The period of greatest gain in knowledge and experience is the most difficult period in ones life. ~ Dalai Lama

When I was a child, I would spend hours by myself getting lost in a world of story books.  One of the books I pored over was a children’s bible and one of the stories that really captured my imagination was the story of Jonah inside the body of a large fish, popularly thought to be a whale.

My understanding of the story is that Jonah was ordered by God to go to the city of Nineveh to prophesy against it. Jonah wasn’t happy with this, so he decides to flee from “the presence of the Lord” by sailing to Tarshish, which, geographically, is 180 degrees in the opposite direction.

A huge storm arises and the sailors, realizing this is no ordinary storm, cast lots and learn that Jonah is to blame, throwing him overboard, at which point the sea calms. Jonah is miraculously saved by being swallowed by a large fish specially prepared by God where he spent three days and three nights, before it spewed him out on dry land.

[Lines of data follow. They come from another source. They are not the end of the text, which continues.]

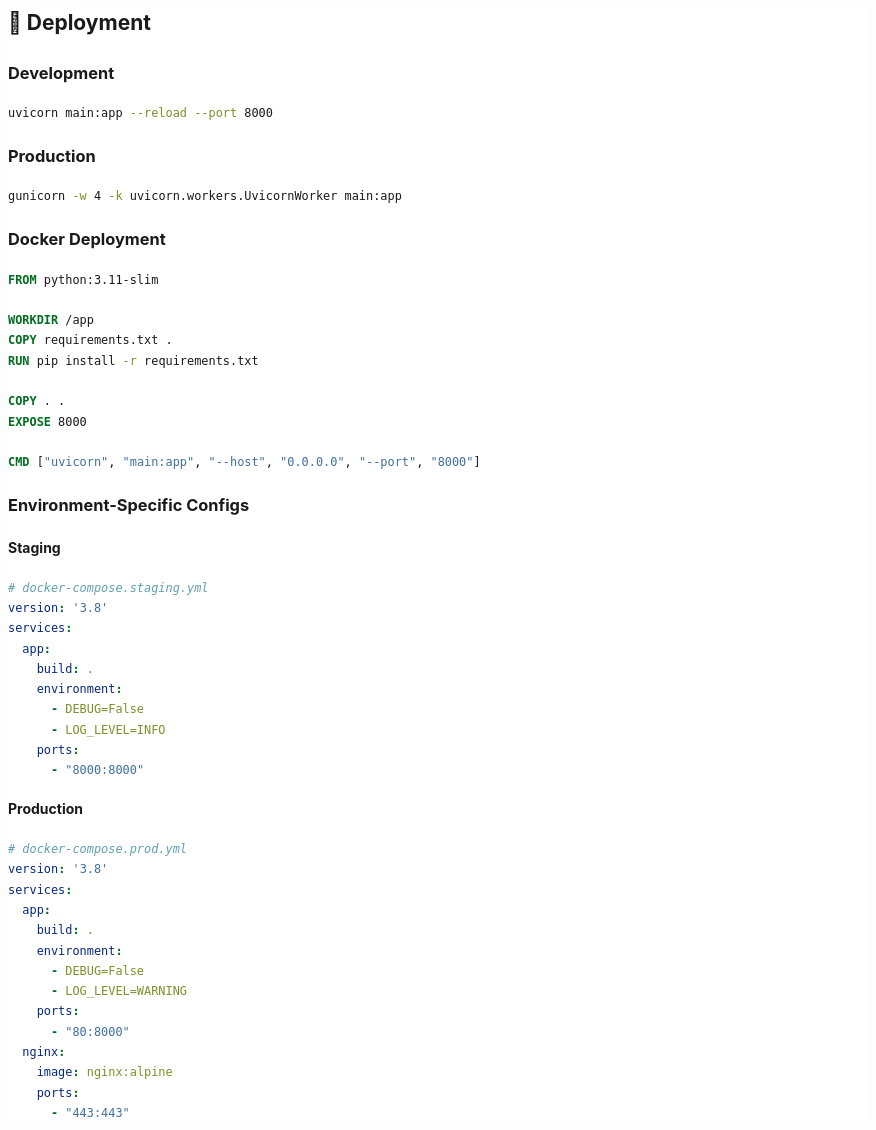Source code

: ## 🚀 Deployment

### Development
```bash
uvicorn main:app --reload --port 8000
```

### Production
```bash
gunicorn -w 4 -k uvicorn.workers.UvicornWorker main:app
```

### Docker Deployment
```dockerfile
FROM python:3.11-slim

WORKDIR /app
COPY requirements.txt .
RUN pip install -r requirements.txt

COPY . .
EXPOSE 8000

CMD ["uvicorn", "main:app", "--host", "0.0.0.0", "--port", "8000"]
```

### Environment-Specific Configs

#### Staging
```yaml
# docker-compose.staging.yml
version: '3.8'
services:
  app:
    build: .
    environment:
      - DEBUG=False
      - LOG_LEVEL=INFO
    ports:
      - "8000:8000"
```

#### Production
```yaml
# docker-compose.prod.yml
version: '3.8'
services:
  app:
    build: .
    environment:
      - DEBUG=False
      - LOG_LEVEL=WARNING
    ports:
      - "80:8000"
  nginx:
    image: nginx:alpine
    ports:
      - "443:443"
```
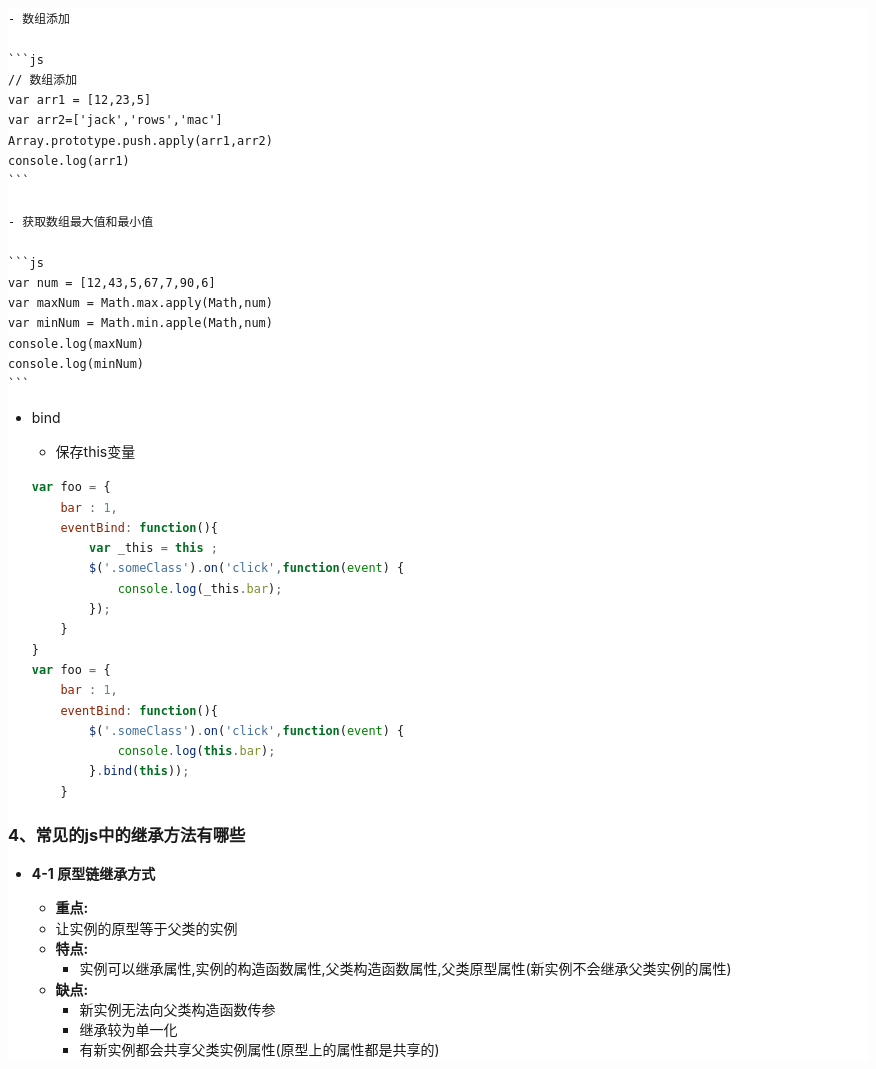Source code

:     - 数组添加

    ```js
    // 数组添加
    var arr1 = [12,23,5]
    var arr2=['jack','rows','mac']
    Array.prototype.push.apply(arr1,arr2)
    console.log(arr1)
    ```

    - 获取数组最大值和最小值

    ```js
    var num = [12,43,5,67,7,90,6]
    var maxNum = Math.max.apply(Math,num)
    var minNum = Math.min.apple(Math,num)
    console.log(maxNum)
    console.log(minNum)
    ```

  - bind

    - 保存this变量

    ```js
    var foo = {
        bar : 1,
        eventBind: function(){
            var _this = this ;
            $('.someClass').on('click',function(event) {
                console.log(_this.bar);     
            });
        }
    }
    var foo = {
        bar : 1,
        eventBind: function(){
            $('.someClass').on('click',function(event) {
                console.log(this.bar);      
            }.bind(this));
        }
    ```

### 4、**常见的js中的继承方法有哪些**

- **4-1 原型链继承方式**

  - **重点:**
  - 让实例的原型等于父类的实例
  - **特点:**
    - 实例可以继承属性,实例的构造函数属性,父类构造函数属性,父类原型属性(新实例不会继承父类实例的属性)
  - **缺点:**
    - 新实例无法向父类构造函数传参
    - 继承较为单一化
    - 有新实例都会共享父类实例属性(原型上的属性都是共享的)
  
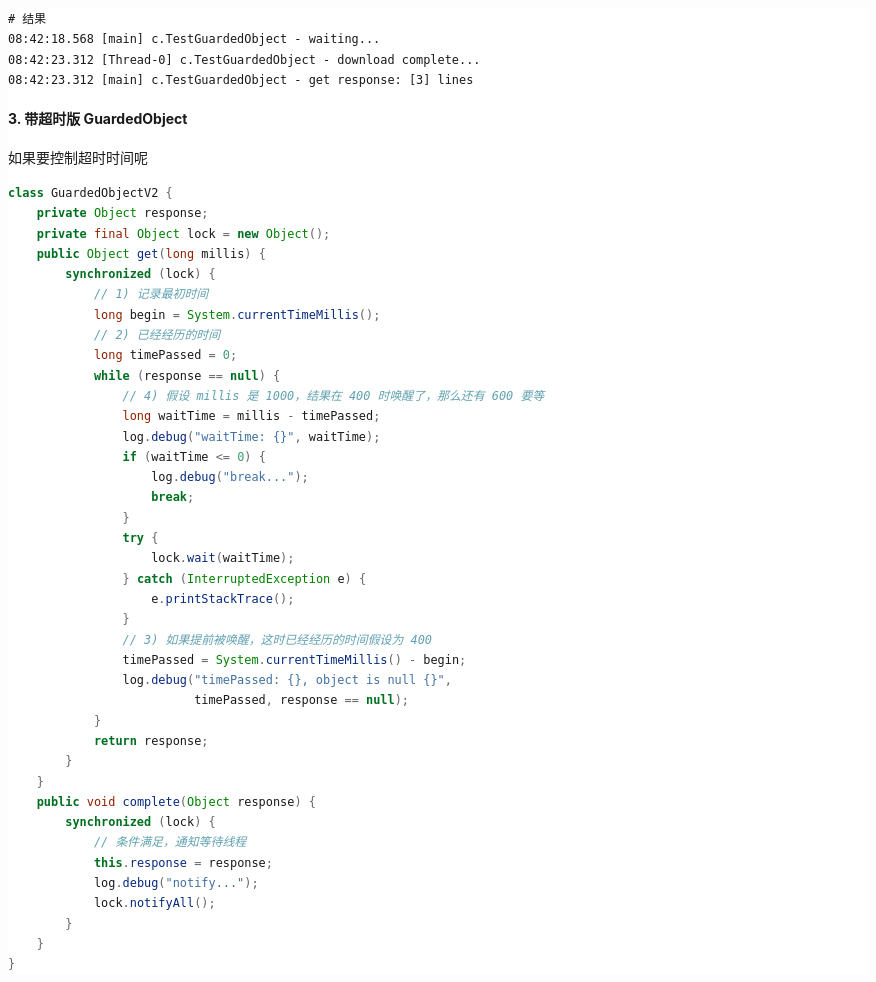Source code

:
 ```shell
# 结果
08:42:18.568 [main] c.TestGuardedObject - waiting...
08:42:23.312 [Thread-0] c.TestGuardedObject - download complete...
08:42:23.312 [main] c.TestGuardedObject - get response: [3] lines
```



#### 3. 带超时版 GuardedObject

如果要控制超时时间呢

```java
class GuardedObjectV2 {
    private Object response;
    private final Object lock = new Object();
    public Object get(long millis) {
        synchronized (lock) {
            // 1) 记录最初时间
            long begin = System.currentTimeMillis();
            // 2) 已经经历的时间
            long timePassed = 0;
            while (response == null) {
                // 4) 假设 millis 是 1000，结果在 400 时唤醒了，那么还有 600 要等
                long waitTime = millis - timePassed;
                log.debug("waitTime: {}", waitTime);
                if (waitTime <= 0) {
                    log.debug("break...");
                    break;
                }
                try {
                    lock.wait(waitTime);
                } catch (InterruptedException e) {
                    e.printStackTrace();
                }
                // 3) 如果提前被唤醒，这时已经经历的时间假设为 400
                timePassed = System.currentTimeMillis() - begin;
                log.debug("timePassed: {}, object is null {}", 
                          timePassed, response == null);
            }
            return response;
        }
    }
    public void complete(Object response) {
        synchronized (lock) {
            // 条件满足，通知等待线程
            this.response = response;
            log.debug("notify...");
            lock.notifyAll();
        }
    }
}
```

In Thomas Moore’s Dark Nights of the Soul the story of Jonah is recounted by the author who explains:

Because the story is associated with the sun setting in the west and traveling underwater to the east to rise in the morning, this theme is sometimes called the “Night Sea Journey.” It is a cosmic passage taken as a metaphor for our own dark nights, when we are trapped in a mood or by external circumstances and can do little but sit and wait for liberation.

Moore goes on to write:

Imagine that your..suffering, is a large, living container in which you are help captive. But this container is moving, getting somewhere, taking you to where you need to go. You may not like the situation you’re in but it would help if you imagined it constructively. Maybe at this very minute you are on a night sea journey of your own.

I find this metaphor really striking and it makes me think back to being in the midst of my cancer treatment. I remember feeling as if time had been reduced to round after interminable round of chemotherapy punctuated by an interlude of recovery between the sessions, before going through it all again.  I felt as if I was in suspended animation during those months, that life as I knew it had stagnated.  And yet, something was happening – the big fish was moving slowly forward, in quiet motion, calmly riding the waves, carrying me towards a new life. I was being shaped by this experience in ways I didn’t yet understand.

Something was incubating in me as I sat in the womb like body of the whale. It was a time of waiting and trusting – trusting that the toxic medicine which was making me so sick, was also curing me of the cancer.Trusting that I was being prepared in some way for a new life. I just love what Moore says about this mythical night journey:

In your dark night you may have a sensation you could call “oceanic” – being in the sea, at sea….The sea is the vast potential of life, but it is also your dark night, which may force you to surrender some knowledge you have achieved….The night sea journey takes you back to your..original self, yourself as a sea of possibility, your greater and deeper being…By riding the wave of your dark night, you are more yourself, moving toward who you are meant to be.

Are you on a night sea journey of your own? Do metaphors, symbols and images help you to make sense of what you are experiencing in life? While those around you expect you to make sense of your experience in practical or medical terms, can you go beyond this and find a deeper understanding of who you are and what you are going through right now whatever that difficulty might be?